* [Instructions for the task] Look through the records below for the line holding "AN00188 (1.0.2)". Write it out exactly, with each following line through the line holding "2.3 The data.bin binary file".

* [Records for this task]

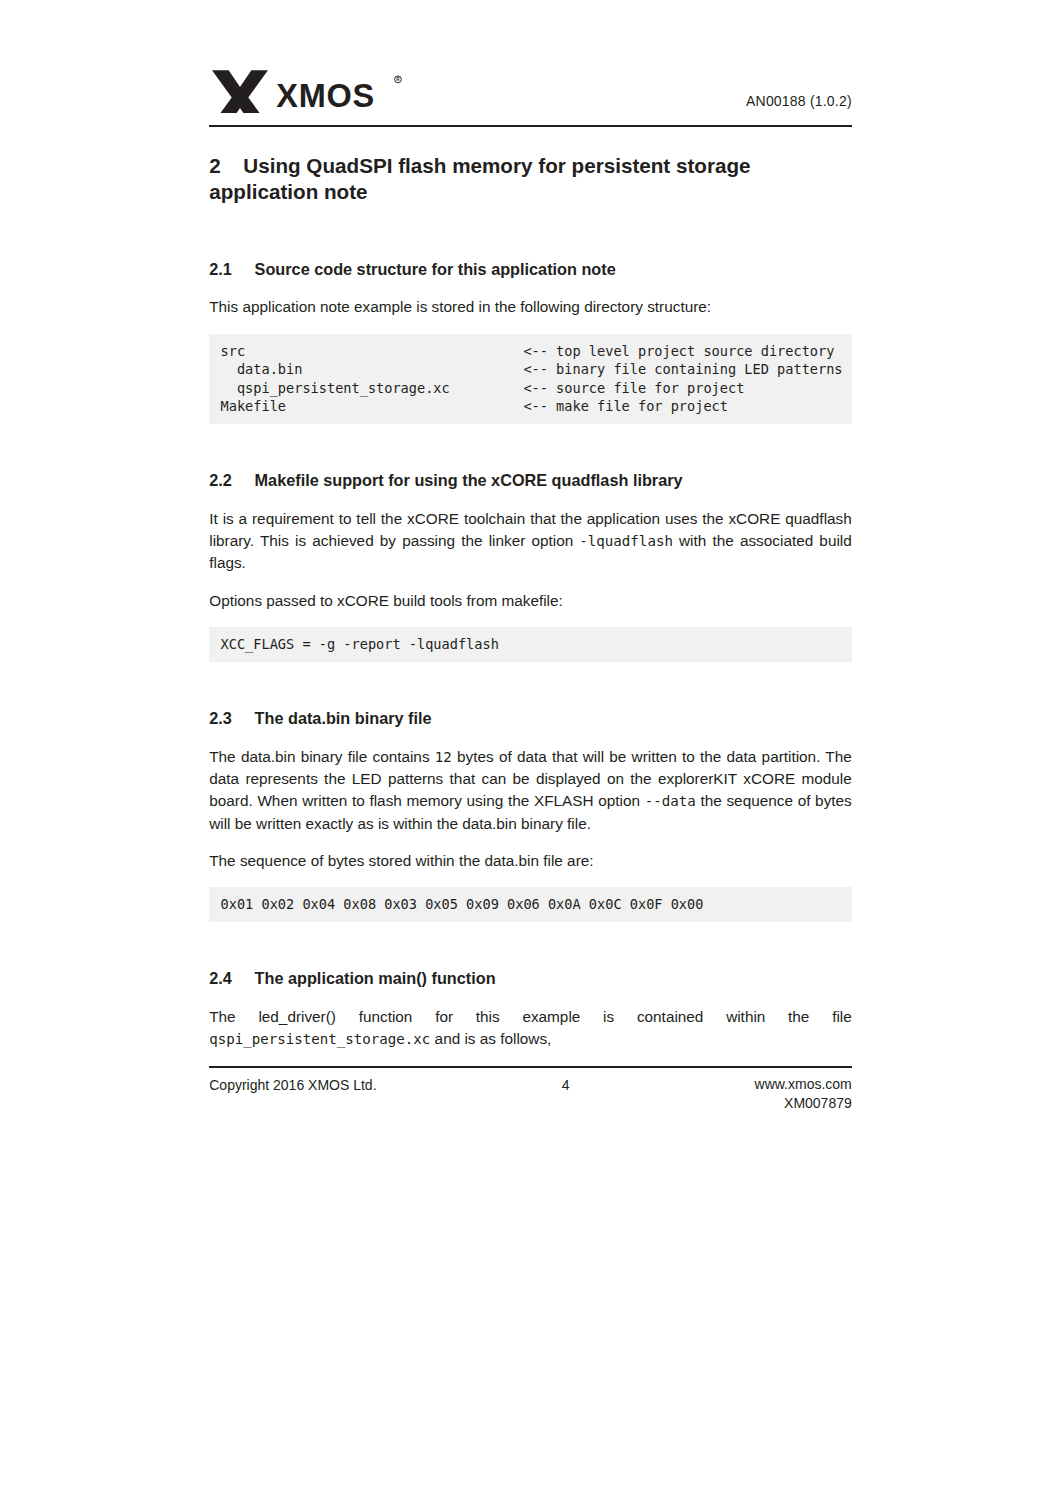XMOS XMOS R
AN00188 (1.0.2)
2 Using QuadSPI flash memory for persistent storage application note
2.1 Source code structure for this application note
This application note example is stored in the following directory structure:
src                                  <-- top level project source directory
  data.bin                           <-- binary file containing LED patterns
  qspi_persistent_storage.xc         <-- source file for project
Makefile                             <-- make file for project
2.2 Makefile support for using the xCORE quadflash library
It is a requirement to tell the xCORE toolchain that the application uses the xCORE quadflash library. This is achieved by passing the linker option -lquadflash with the associated build flags.
Options passed to xCORE build tools from makefile:
XCC_FLAGS = -g -report -lquadflash
2.3 The data.bin binary file
The data.bin binary file contains 12 bytes of data that will be written to the data partition. The data represents the LED patterns that can be displayed on the explorerKIT xCORE module board. When written to flash memory using the XFLASH option --data the sequence of bytes will be written exactly as is within the data.bin binary file.
The sequence of bytes stored within the data.bin file are:
0x01 0x02 0x04 0x08 0x03 0x05 0x09 0x06 0x0A 0x0C 0x0F 0x00
2.4 The application main() function
The led_driver() function for this example is contained within the file qspi_persistent_storage.xc and is as follows,
Copyright 2016 XMOS Ltd.
4
www.xmos.com
XM007879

* [Solution to this task]
AN00188 (1.0.2)
2 Using QuadSPI flash memory for persistent storage application note
2.1 Source code structure for this application note
This application note example is stored in the following directory structure:
src                                  <-- top level project source directory
  data.bin                           <-- binary file containing LED patterns
  qspi_persistent_storage.xc         <-- source file for project
Makefile                             <-- make file for project
2.2 Makefile support for using the xCORE quadflash library
It is a requirement to tell the xCORE toolchain that the application uses the xCORE quadflash library. This is achieved by passing the linker option -lquadflash with the associated build flags.
Options passed to xCORE build tools from makefile:
XCC_FLAGS = -g -report -lquadflash
2.3 The data.bin binary file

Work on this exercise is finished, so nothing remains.